Backoff vs. Interpolation: Backoff is superior on large datasets because it is superior on high counts, while interpolation is superior on low counts.
- Interpolation works well in scenarios with low counts as lower order distributions provide valuable information about the correct amount to discount, and thus interpolation is superior for such situations.
- Katz backoff smoothing performs well on n-grams with large counts.
- Kneser Ney smoothing is also one of the best for small counts.
Algorithms that perform well on low counts perform well overall when low counts form a larger fraction of the total entropy in small datasets.

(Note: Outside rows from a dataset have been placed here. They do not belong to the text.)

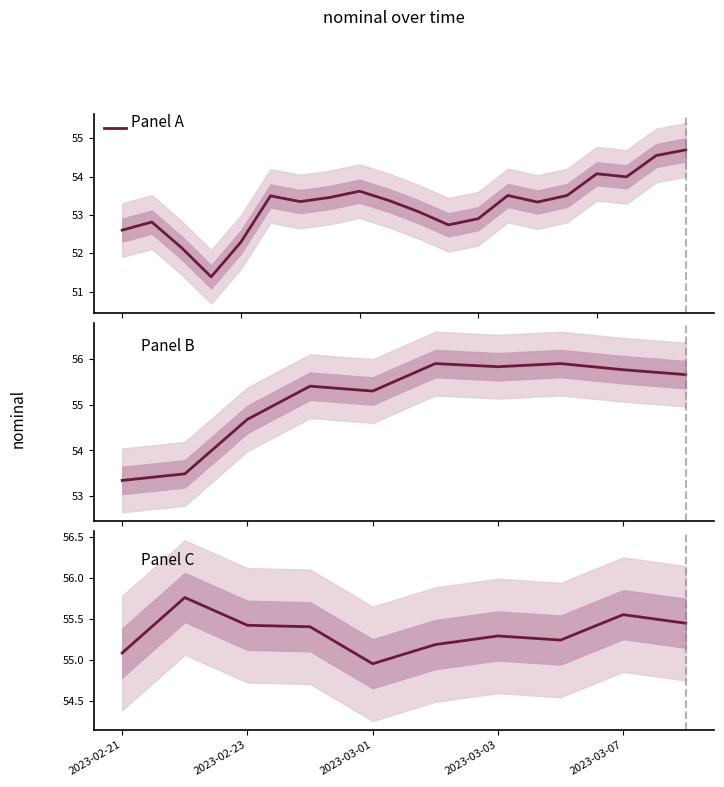

Count the number of values greater than 55.

9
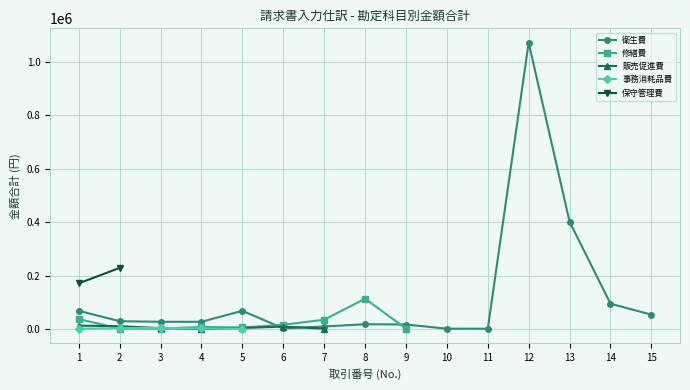

How many lines are shown in the chart?

5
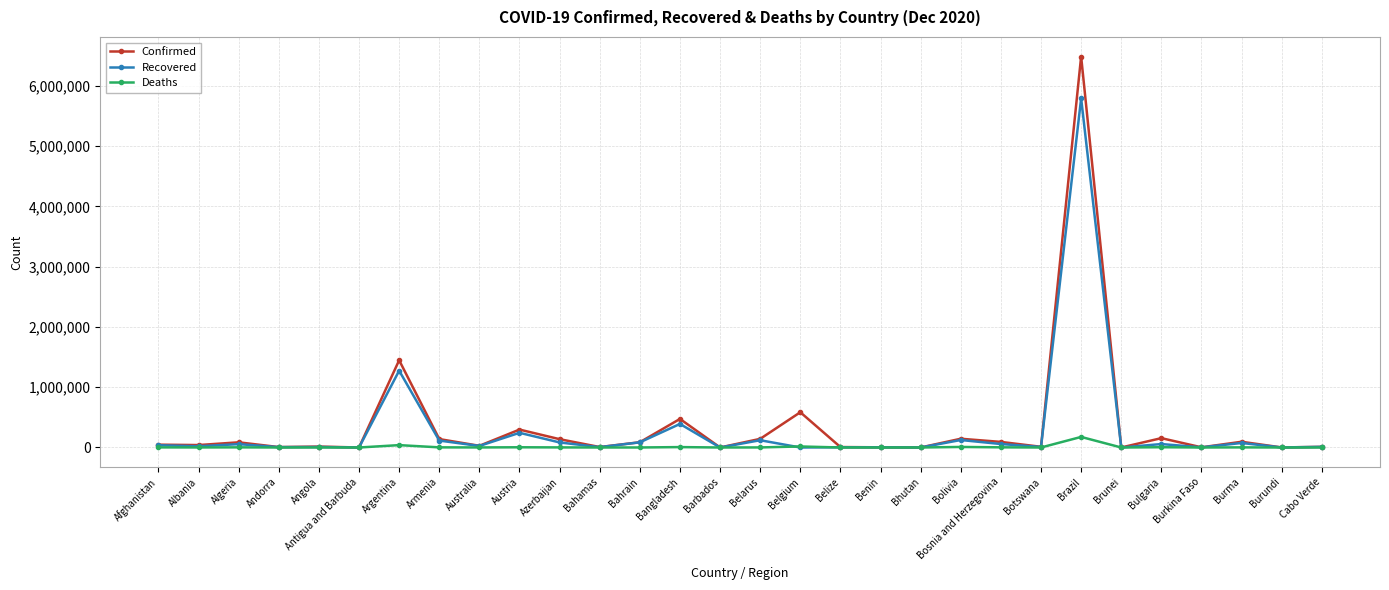

At which category is the sum across all series the highest?

Brazil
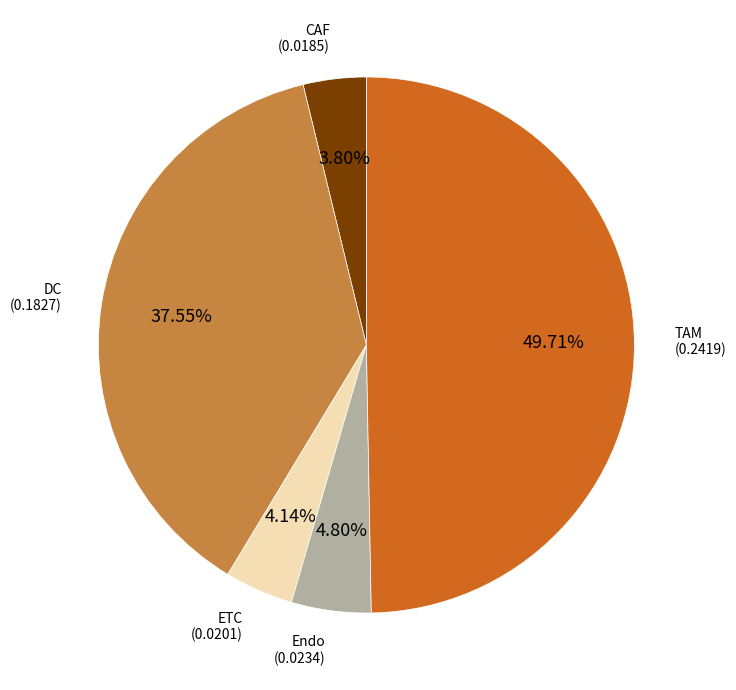

Approximately how many times larger is the value at DC compared to CAF?

9.9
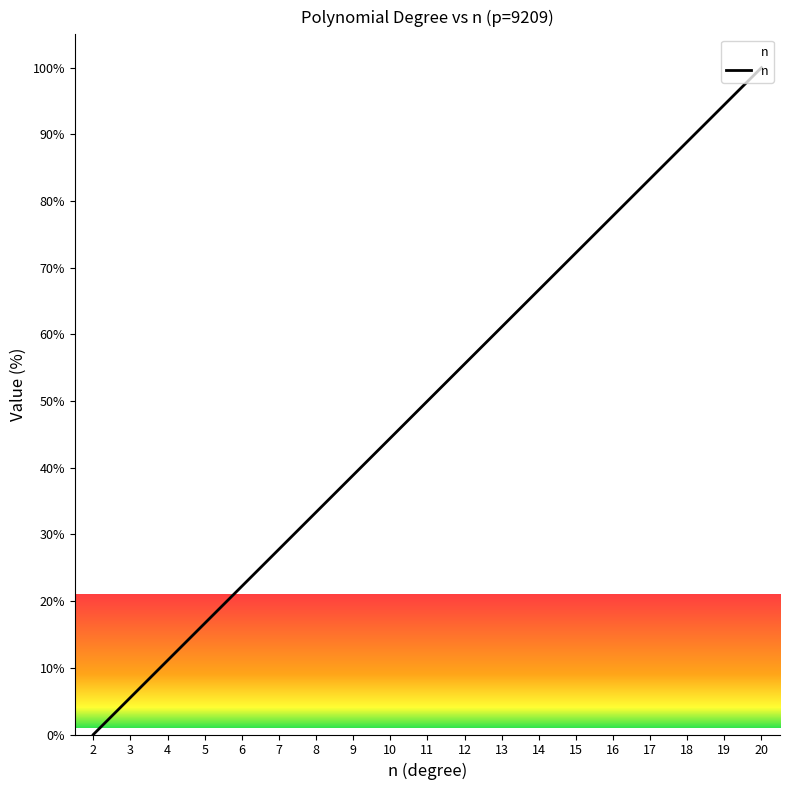

How many values are below 50?

9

Backoff, in general, performs better on bigram models than on trigram models as bigram models contain higher counts than trigram models on the same size data.

Conclusion

Language models are used in NLP applications like Text Categorization and smoothing & back-off techniques to solve the sparsity issues arising from training such models.
Interpolation is a smoothing technique to combine knowledge from multiple types of N-grams into the computation of the probabilities.
For very large training sets like web data, the stupid backoff technique is more efficient.
Backoff is superior on large datasets because it is superior on high counts, while interpolation is superior on low counts.
Katz’s Backoff Model allows us to calculate the conditional probability of a word against its history of preceding words.